The proof for this is just from pure formal semantics.
Formal semantics states that $\forall x, \phi(x)$ is true for some interpretation $I$ (which we write as $I \vDash \forall x, \phi(x)$) if and only if all objects from the domain of that interpretation 'satisfy' $\phi(x)$, i.e. that the formula $\phi(x)$ is true 'for' all objects $d$ from the domain $D_I$ of interpretation $I$
We can make hard the notion of an object $d$ 'satisfying' a formula $\phi(x)$ (or the formula $\phi(x)$ being 'true for' some object $d$) as follows:
An object $d$ from some domain $D_I$ of interpretation $I$ satisfies a formula $\phi(x)$ if and only if the statement $\phi(c)$ is true under interpretation $I[d/c]$ where $\phi(c)$ is the result of substituting a 'new' constant $c$ (that is: a constant symbol $c$ from our language that does not already occur in the formula $\phi(x)$) for all free occurrences $x$ in formula $\phi(x)$, and where $I[d/c]$ is the same as interpretation $I$ except that it also interprets the constant symbol $c$ as object $d$. Thus, if we write $I \vDash \phi[d]$ for an object $d$ satisfying a formula $\phi(x)$ under some interpretation $I$, then we have:
$I \vDash \phi[d]$ iff and only if $I[d/c] \vDash \phi(c)$
and as such we also have that $I \vDash \forall x, \phi(x)$ if and only if for all $d \in D_I$ we have that $I \vDash \phi[d]$
NOTE: we cannot say 'for all $d \in D_I$ we have that $I \vDash \phi(d)$' because $d$ is an object, and not a symbol of our language, and hence the expression '$\phi(d)$' makes no mathematical sense. But this is basically what you do when you start talking about $P(1)$, $P(2)$, etc. ... you are confusing $1,2,..$ as objects of the intended domain of natural numbers with the symbols as defined in the language of formal logic (to be exact: you are confusing the mathematical numerals with logical symbols). So this is why we have to do the whole thing with introducing new constants and extending interpretations.

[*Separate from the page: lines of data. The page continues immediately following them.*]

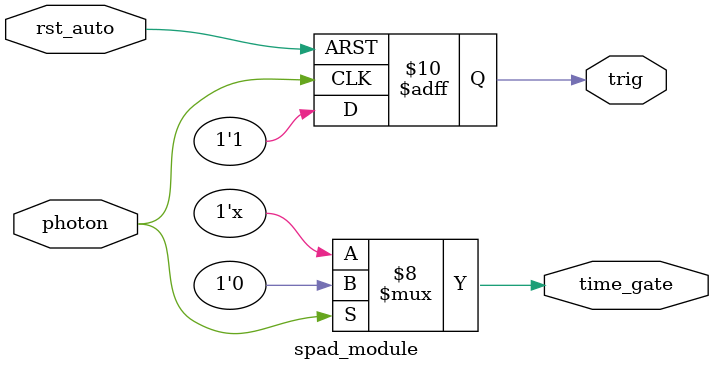
<source format=v>
`timescale 1ns/1ns
module spad_module(
input photon,  //posdege for photon arrival
input rst_auto, //(!time_gate) & sync, sync is provided by sync module
output reg  trig,
output reg  time_gate
);
initial trig=0;
initial time_gate=0;
always @(posedge photon or posedge rst_auto)
	if(rst_auto == 1)
	 	#320 trig <= 0;
	else
		trig <= 1;
always @(photon)
	if(photon==1)
	begin
		time_gate =1;
		#480
		time_gate =0;
	end
endmodule
</source>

Using this notation we can now also define the semantics of an existential: $I \vDash \exists x, \phi(x)$ if and only if there is at least $d \in D_I$ such that $I \vDash \phi[d]$
OK, with all that in place, we can prove what you want to prove:
Consider any interpretation $I$ and any formula $\phi(x)$. We have:
$I \vDash \neg \forall x, \phi(x)$
if and only if (by semantics of $\neg$)
it is not the case that $I \vdash \forall x, \phi(x)$
if and only if (by semantics $\forall$)
it is not the case that for all objects $d \in D_I$: $I \vDash \phi[d]$
if and only if (by pure logic!!!)
there is some object $d \in D_I$ for which it is not the case that $I \vDash \phi[d]$
if and only if (by semantics $\neg$)
there is some object $d \in D_I$ for which $I \vDash \neg \phi[d]$
if and only if (by semantics $\exists$)
$I \vDash \exists x, \neg \phi(x)$
Obviously, the second equivalence between $\neg \exists$ and $\forall \neg$ can be proven similarly ... a good exercise for you to do.
Now, even if the technical details go a little over your head, I think that you will still understand that what I just did should works for any interpretation defined over any domain, whether finite or not, and whether countable or not, because what I did made no assumptions about the nature of the domain whatsoever.
Also note that if you were to use an uncountable domain, you couldn't even use a unique constant symbol for each individual object from the domain, since there are uncountable objects in the domain, but classical logic assumes only countably many symbols. So that's another reason to clearly separate between the objects of the domain on the one hand, and the language of logic that you can use to talk about that domain on the other hand.
And finally note the purely logical step we do in the middle of the proof. This means that at its core, the equivalence between $\neg \forall$ and $\exists \neg$ boils down to the purely logical and conceptual equivalence between 'not all' and 'some not'. So, if you were to question that, we'd be stuck: there is no further justification for that other than our purely logical concepts and intuitions. But, once you do accept those intuitions, then we can also prove the logical equivalence between $\neg \forall$ and $\exists \neg$.
In sum, we define $\forall$ to mean the same thing as 'all' means, we define $\exists$ to mean the same thing as 'some' means, and the equivalence between $\neg \forall$ and $\exists \neg$ simply boils down to our understanding of 'all', 'some, and 'not' and how those concepts interplay. It's really that simple.
If that sounds like a let-down (isn't the point of formal logic and mathematics in general that we justify every little thing?!) please note that obviously we can't forever ask 'but why is that?' ... at some point we just have to make some assumptions we feel that we can live with (and often that means: the assumptions work when we apply them to the world around us!).